• [Work instruction] Return the lines exactly as they stand, from the first of the material through the line containing "6/2/2014 - After".

- Opening Delimiter -

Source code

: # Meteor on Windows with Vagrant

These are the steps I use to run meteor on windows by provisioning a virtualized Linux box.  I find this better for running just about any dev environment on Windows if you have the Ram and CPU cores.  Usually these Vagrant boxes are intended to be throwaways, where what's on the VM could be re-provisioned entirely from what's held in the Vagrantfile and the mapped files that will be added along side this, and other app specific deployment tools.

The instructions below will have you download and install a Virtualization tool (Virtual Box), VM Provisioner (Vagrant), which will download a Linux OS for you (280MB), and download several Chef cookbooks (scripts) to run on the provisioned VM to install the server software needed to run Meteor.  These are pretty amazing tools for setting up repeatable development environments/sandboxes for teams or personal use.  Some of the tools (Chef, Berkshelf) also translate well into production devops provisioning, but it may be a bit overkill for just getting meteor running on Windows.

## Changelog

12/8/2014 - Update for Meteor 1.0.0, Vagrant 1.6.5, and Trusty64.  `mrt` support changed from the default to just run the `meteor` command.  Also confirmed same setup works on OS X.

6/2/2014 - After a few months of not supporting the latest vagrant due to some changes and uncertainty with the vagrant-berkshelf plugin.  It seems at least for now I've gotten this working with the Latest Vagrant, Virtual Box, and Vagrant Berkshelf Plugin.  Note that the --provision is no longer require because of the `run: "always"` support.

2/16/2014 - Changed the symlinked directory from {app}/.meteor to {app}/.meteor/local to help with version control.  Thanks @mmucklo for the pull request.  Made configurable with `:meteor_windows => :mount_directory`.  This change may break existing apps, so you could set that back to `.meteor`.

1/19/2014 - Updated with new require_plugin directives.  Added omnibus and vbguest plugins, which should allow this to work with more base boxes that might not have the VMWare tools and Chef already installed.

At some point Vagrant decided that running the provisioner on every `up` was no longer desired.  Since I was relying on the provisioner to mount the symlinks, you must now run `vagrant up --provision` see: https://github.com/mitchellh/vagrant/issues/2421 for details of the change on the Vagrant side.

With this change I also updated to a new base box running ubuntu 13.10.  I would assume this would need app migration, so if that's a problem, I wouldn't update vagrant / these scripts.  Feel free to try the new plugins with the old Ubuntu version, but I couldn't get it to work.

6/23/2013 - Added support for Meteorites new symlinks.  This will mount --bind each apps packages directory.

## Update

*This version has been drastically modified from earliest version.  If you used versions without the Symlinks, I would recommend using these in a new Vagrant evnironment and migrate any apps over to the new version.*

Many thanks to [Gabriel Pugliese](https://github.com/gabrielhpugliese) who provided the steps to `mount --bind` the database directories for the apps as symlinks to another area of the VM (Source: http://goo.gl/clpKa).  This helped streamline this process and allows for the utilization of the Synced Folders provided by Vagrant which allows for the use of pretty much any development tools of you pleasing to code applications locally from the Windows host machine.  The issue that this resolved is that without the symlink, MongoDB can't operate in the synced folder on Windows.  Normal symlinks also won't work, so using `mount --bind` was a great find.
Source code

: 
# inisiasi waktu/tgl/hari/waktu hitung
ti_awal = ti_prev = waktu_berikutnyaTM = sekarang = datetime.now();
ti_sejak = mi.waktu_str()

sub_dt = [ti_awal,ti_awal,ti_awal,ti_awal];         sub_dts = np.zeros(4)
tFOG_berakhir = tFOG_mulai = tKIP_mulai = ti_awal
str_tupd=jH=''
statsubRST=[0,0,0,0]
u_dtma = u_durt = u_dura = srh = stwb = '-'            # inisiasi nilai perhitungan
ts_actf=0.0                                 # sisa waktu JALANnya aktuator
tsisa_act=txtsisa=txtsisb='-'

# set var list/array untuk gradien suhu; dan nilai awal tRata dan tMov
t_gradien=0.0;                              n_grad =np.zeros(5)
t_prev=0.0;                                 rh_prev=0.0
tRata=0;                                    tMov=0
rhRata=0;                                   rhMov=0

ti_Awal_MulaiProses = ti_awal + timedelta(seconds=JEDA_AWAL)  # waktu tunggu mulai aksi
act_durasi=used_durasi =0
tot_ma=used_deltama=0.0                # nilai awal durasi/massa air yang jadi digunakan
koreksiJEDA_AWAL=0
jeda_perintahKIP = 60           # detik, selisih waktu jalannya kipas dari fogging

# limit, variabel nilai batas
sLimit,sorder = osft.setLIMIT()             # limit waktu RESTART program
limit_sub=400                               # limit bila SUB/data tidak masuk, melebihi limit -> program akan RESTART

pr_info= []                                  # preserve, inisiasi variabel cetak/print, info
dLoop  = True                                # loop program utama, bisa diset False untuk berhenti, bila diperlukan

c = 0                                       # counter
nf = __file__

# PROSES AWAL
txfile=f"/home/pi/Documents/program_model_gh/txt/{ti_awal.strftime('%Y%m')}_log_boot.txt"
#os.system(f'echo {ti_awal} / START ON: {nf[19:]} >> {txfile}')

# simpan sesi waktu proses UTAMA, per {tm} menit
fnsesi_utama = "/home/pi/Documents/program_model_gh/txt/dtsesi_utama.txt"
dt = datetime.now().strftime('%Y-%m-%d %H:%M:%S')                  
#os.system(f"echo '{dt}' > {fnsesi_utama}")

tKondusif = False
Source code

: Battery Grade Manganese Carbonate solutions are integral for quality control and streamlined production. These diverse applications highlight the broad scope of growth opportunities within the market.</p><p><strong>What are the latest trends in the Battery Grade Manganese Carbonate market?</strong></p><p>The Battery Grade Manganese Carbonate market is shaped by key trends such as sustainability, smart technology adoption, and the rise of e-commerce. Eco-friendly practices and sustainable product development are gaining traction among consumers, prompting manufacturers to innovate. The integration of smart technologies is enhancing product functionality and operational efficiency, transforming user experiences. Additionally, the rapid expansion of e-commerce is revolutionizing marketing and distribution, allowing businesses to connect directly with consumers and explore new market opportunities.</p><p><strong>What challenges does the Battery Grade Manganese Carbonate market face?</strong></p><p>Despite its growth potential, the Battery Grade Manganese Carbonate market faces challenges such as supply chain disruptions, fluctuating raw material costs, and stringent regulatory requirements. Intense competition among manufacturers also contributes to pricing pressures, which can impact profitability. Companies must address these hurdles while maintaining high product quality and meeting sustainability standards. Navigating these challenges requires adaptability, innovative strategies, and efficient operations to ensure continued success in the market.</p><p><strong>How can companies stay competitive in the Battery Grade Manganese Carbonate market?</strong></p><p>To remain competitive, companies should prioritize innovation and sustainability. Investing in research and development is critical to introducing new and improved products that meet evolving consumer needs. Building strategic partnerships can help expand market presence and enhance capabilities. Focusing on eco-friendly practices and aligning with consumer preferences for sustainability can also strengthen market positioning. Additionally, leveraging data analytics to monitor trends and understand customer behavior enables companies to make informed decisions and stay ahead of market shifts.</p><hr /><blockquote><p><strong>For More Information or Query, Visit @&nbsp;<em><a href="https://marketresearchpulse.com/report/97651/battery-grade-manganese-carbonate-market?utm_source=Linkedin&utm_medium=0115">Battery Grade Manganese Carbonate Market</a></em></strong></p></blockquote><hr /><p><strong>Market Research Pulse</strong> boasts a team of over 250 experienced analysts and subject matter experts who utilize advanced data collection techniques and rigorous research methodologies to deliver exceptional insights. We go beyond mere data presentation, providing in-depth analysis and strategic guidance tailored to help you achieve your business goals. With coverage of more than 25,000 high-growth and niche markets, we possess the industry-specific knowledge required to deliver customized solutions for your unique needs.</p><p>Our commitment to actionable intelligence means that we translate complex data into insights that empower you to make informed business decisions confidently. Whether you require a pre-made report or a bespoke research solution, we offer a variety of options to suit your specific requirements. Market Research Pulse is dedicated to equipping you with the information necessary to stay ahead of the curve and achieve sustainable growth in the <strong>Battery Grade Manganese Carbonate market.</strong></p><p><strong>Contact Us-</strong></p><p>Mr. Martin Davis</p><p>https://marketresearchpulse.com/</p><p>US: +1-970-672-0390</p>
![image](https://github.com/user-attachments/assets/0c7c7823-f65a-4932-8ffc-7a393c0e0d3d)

- Closing Delimiter -

• [Exercise output]
Source code

: # Meteor on Windows with Vagrant

These are the steps I use to run meteor on windows by provisioning a virtualized Linux box.  I find this better for running just about any dev environment on Windows if you have the Ram and CPU cores.  Usually these Vagrant boxes are intended to be throwaways, where what's on the VM could be re-provisioned entirely from what's held in the Vagrantfile and the mapped files that will be added along side this, and other app specific deployment tools.

The instructions below will have you download and install a Virtualization tool (Virtual Box), VM Provisioner (Vagrant), which will download a Linux OS for you (280MB), and download several Chef cookbooks (scripts) to run on the provisioned VM to install the server software needed to run Meteor.  These are pretty amazing tools for setting up repeatable development environments/sandboxes for teams or personal use.  Some of the tools (Chef, Berkshelf) also translate well into production devops provisioning, but it may be a bit overkill for just getting meteor running on Windows.

## Changelog

12/8/2014 - Update for Meteor 1.0.0, Vagrant 1.6.5, and Trusty64.  `mrt` support changed from the default to just run the `meteor` command.  Also confirmed same setup works on OS X.

6/2/2014 - After a few months of not supporting the latest vagrant due to some changes and uncertainty with the vagrant-berkshelf plugin.  It seems at least for now I've gotten this working with the Latest Vagrant, Virtual Box, and Vagrant Berkshelf Plugin.  Note that the --provision is no longer require because of the `run: "always"` support.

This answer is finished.